### PROBLEM STATEMENT
Transcribe the records word for word from their first line through the line with "127: (503, 100)", both ends included. Leave the pictures out.

### DATA EXTRACT
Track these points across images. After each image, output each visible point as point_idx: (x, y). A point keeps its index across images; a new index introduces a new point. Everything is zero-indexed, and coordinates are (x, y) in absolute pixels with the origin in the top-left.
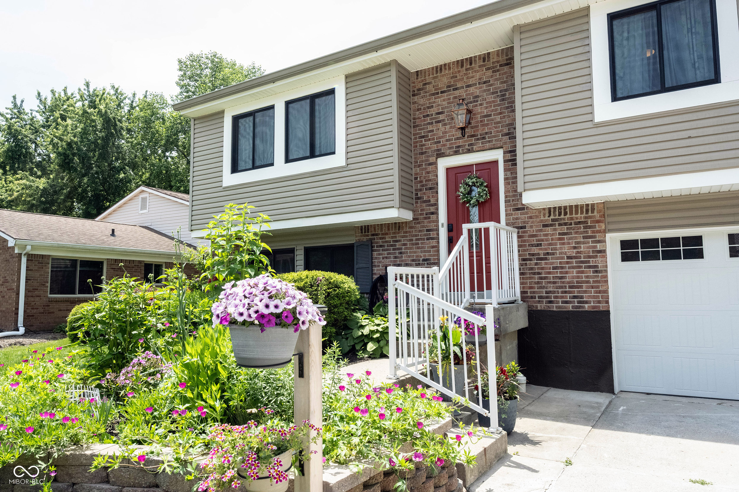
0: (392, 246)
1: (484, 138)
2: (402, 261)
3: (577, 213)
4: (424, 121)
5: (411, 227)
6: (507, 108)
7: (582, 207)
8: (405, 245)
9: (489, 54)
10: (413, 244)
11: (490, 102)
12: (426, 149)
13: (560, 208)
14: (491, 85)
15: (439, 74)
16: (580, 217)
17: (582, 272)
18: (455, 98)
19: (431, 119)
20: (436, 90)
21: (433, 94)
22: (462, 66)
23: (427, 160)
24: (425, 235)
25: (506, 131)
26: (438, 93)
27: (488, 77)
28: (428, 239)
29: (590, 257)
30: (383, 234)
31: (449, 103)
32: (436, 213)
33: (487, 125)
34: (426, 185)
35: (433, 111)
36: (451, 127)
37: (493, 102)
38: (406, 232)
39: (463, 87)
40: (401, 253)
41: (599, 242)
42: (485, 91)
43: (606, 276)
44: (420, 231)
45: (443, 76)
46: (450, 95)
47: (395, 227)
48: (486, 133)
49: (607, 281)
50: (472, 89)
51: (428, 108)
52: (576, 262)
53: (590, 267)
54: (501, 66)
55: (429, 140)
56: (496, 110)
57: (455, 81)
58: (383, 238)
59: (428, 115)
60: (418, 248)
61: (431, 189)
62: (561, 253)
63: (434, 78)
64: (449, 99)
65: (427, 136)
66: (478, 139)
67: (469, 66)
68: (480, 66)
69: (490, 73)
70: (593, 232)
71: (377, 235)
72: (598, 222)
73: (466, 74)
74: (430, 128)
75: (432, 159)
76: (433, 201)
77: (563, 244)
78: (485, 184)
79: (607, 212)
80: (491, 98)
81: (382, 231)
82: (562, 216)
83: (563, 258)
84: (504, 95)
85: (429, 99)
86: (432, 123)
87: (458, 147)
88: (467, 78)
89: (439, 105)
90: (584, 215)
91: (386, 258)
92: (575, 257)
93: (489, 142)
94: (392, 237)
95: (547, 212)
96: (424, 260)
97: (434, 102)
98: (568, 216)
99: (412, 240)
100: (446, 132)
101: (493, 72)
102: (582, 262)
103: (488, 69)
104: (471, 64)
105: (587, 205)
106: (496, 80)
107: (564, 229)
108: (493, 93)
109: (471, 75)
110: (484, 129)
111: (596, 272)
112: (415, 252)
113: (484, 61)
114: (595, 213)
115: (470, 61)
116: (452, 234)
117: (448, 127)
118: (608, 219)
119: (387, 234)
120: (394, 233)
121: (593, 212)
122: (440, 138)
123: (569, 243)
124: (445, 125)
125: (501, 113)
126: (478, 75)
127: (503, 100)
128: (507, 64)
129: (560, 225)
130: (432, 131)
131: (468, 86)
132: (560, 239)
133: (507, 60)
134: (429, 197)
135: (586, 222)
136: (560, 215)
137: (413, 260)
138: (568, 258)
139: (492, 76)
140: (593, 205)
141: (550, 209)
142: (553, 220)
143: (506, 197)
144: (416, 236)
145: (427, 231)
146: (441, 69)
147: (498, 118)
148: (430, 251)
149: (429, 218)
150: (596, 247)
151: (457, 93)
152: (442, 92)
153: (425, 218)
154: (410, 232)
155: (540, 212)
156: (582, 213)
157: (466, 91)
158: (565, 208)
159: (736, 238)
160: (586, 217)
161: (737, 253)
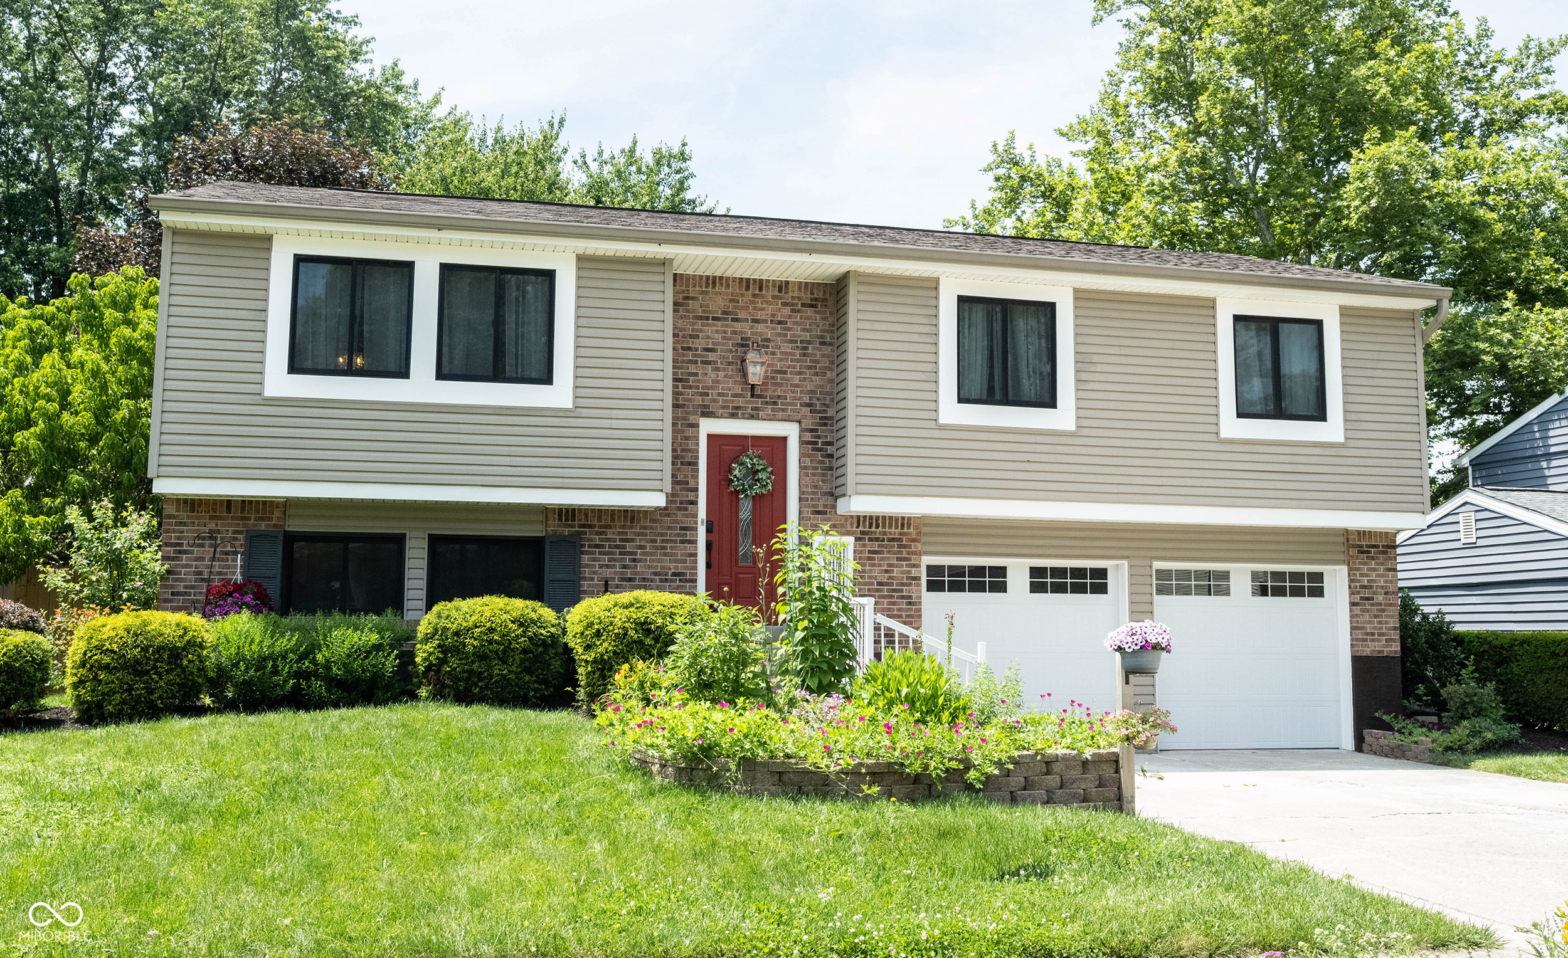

### SOLUTION
Track these points across images. After each image, output each visible point as point_idx: (x, y). A point keeps its index across images; a new index introduces a new point. Everything is zero-indexed, and coordinates are (x, y) in absolute pixels with the origin in the top-left.
0: (392, 246)
1: (484, 138)
2: (402, 261)
3: (577, 213)
4: (424, 121)
5: (411, 227)
6: (507, 108)
7: (582, 207)
8: (405, 245)
9: (489, 54)
10: (413, 244)
11: (490, 102)
12: (426, 149)
13: (560, 208)
14: (491, 85)
15: (439, 74)
16: (580, 217)
17: (582, 272)
18: (455, 98)
19: (431, 119)
20: (436, 90)
21: (433, 94)
22: (462, 66)
23: (427, 160)
24: (425, 235)
25: (506, 131)
26: (438, 93)
27: (488, 77)
28: (428, 239)
29: (590, 257)
30: (383, 234)
31: (449, 103)
32: (436, 213)
33: (487, 125)
34: (426, 185)
35: (433, 111)
36: (451, 127)
37: (493, 102)
38: (406, 232)
39: (463, 87)
40: (401, 253)
41: (599, 242)
42: (485, 91)
43: (606, 276)
44: (420, 231)
45: (443, 76)
46: (450, 95)
47: (395, 227)
48: (486, 133)
49: (607, 281)
50: (472, 89)
51: (428, 108)
52: (576, 262)
53: (590, 267)
54: (501, 66)
55: (429, 140)
56: (496, 110)
57: (455, 81)
58: (383, 238)
59: (428, 115)
60: (418, 248)
61: (431, 189)
62: (561, 253)
63: (434, 78)
64: (449, 99)
65: (427, 136)
66: (478, 139)
67: (469, 66)
68: (480, 66)
69: (490, 73)
70: (593, 232)
71: (377, 235)
72: (598, 222)
73: (466, 74)
74: (430, 128)
75: (432, 159)
76: (433, 201)
77: (563, 244)
78: (485, 184)
79: (607, 212)
80: (491, 98)
81: (382, 231)
82: (562, 216)
83: (563, 258)
84: (504, 95)
85: (429, 99)
86: (432, 123)
87: (458, 147)
88: (467, 78)
89: (439, 105)
90: (584, 215)
91: (386, 258)
92: (575, 257)
93: (489, 142)
94: (392, 237)
95: (547, 212)
96: (424, 260)
97: (434, 102)
98: (568, 216)
99: (412, 240)
100: (446, 132)
101: (493, 72)
102: (582, 262)
103: (488, 69)
104: (471, 64)
105: (587, 205)
106: (496, 80)
107: (564, 229)
108: (493, 93)
109: (471, 75)
110: (484, 129)
111: (596, 272)
112: (415, 252)
113: (484, 61)
114: (595, 213)
115: (470, 61)
116: (452, 234)
117: (448, 127)
118: (608, 219)
119: (387, 234)
120: (394, 233)
121: (593, 212)
122: (440, 138)
123: (569, 243)
124: (445, 125)
125: (501, 113)
126: (478, 75)
127: (503, 100)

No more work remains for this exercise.